A putative new idea for AI control; index here.
This is a simple extension of the model-as-definition and the intelligence module ideas. General structure of these extensions: even an unfriendly AI, in the course of being unfriendly, will need to calculate certain estimates that would be of great positive value if we could but see them, shorn from the rest of the AI's infrastructure.
The challenge is to get the AI to answer a question as accurately as possible, using the human definition of accuracy.
First, imagine an AI with some goal is going to answer a question, such as Q="What would happen if...?" The AI is under no compulsion to answer it honestly.
What would the AI do? Well, if it is sufficiently intelligent, it will model humans. It will use this model to understand what they meant by Q, and why they were asking. Then it will ponder various outcomes, and various answers it could give, and what the human understanding of those answers would be. This is what any sufficiently smart AI (friendly or not) would do.
Then the basic idea is to use modular design and corrigibility to extract the relevant pieces (possibly feeding them to another, differently motivated AI).
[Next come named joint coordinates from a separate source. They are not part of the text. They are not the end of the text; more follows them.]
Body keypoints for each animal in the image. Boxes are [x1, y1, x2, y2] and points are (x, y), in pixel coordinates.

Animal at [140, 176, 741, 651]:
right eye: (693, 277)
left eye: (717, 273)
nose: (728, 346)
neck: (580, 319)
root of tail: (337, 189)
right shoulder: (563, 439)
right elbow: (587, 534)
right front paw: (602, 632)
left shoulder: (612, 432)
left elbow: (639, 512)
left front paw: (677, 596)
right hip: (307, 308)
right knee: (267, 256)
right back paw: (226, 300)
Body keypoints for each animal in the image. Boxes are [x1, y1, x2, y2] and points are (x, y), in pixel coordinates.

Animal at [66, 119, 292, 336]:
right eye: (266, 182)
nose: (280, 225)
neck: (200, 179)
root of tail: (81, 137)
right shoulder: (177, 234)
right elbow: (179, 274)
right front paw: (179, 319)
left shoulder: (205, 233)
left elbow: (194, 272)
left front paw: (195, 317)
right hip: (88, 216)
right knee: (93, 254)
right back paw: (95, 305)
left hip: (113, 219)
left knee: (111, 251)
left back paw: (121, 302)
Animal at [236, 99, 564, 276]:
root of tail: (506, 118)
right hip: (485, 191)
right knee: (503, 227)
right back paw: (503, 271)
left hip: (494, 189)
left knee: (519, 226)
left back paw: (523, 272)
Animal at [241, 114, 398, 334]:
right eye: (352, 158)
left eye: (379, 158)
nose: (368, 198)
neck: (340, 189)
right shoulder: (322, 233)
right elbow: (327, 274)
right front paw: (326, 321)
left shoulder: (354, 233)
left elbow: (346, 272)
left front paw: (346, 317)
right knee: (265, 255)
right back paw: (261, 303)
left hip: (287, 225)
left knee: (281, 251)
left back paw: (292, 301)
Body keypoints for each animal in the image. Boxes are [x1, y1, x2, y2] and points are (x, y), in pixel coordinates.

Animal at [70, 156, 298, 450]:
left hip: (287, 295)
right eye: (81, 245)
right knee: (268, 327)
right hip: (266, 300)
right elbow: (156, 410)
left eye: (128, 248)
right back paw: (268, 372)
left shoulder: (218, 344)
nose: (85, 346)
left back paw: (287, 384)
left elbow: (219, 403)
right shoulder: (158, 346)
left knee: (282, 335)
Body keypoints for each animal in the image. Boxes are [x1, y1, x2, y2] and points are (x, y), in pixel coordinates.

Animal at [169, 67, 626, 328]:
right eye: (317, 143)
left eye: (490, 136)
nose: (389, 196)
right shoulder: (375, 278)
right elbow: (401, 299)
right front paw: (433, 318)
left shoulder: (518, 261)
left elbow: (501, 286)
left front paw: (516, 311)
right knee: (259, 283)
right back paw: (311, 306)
What needs to be pieced together is: AI understanding of what human understanding of Q is, actual answer to Q (given this understanding), human understanding of various AI's answers (using model of human understanding), and minimum divergence between human understanding of answer and actual answer.
All these pieces are there, and if they can be safely extracted, the minimum divergence can be calculated and the actual answer calculated.
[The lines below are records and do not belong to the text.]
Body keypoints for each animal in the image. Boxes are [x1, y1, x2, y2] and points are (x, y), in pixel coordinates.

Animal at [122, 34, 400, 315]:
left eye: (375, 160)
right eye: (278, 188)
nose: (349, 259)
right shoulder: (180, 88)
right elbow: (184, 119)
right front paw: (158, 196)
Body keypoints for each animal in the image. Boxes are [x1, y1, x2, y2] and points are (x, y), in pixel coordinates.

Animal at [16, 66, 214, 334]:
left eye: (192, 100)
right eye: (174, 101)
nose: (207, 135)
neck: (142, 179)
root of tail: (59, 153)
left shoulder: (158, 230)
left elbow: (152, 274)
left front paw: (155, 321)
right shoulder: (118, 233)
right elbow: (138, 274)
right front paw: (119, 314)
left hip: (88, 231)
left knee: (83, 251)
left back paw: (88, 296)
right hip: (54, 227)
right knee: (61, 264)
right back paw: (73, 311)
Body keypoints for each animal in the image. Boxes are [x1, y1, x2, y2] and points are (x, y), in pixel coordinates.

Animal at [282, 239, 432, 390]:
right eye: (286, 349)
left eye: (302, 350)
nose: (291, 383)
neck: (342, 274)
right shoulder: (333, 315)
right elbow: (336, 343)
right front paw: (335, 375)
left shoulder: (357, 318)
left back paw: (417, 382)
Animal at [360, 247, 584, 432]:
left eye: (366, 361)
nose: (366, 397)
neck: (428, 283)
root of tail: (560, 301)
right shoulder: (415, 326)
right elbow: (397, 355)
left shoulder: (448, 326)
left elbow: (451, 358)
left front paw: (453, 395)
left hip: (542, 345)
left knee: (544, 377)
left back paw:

But the module for predicting human behaviour/preferences should surely be the same in a different ontology? The module is a model, and the model is likely not grounded in the fine detail of the ontology.
Example: the law of comparative advantage in economics is a high level model, which won't collapse because the fundamental ontology is relativity rather than newtonian mechanics. Even in a different ontology, humans should remain (by far) the best things in the world that approximate the "human model".
If there is a module that specifically requires prediction of human behavior, sure. My claim in the second part of my comment is that if the model predicts the number of paperclips, it's not necessary that the closest match to things that function like human decisions will actually be a useful predictive model of human decisions.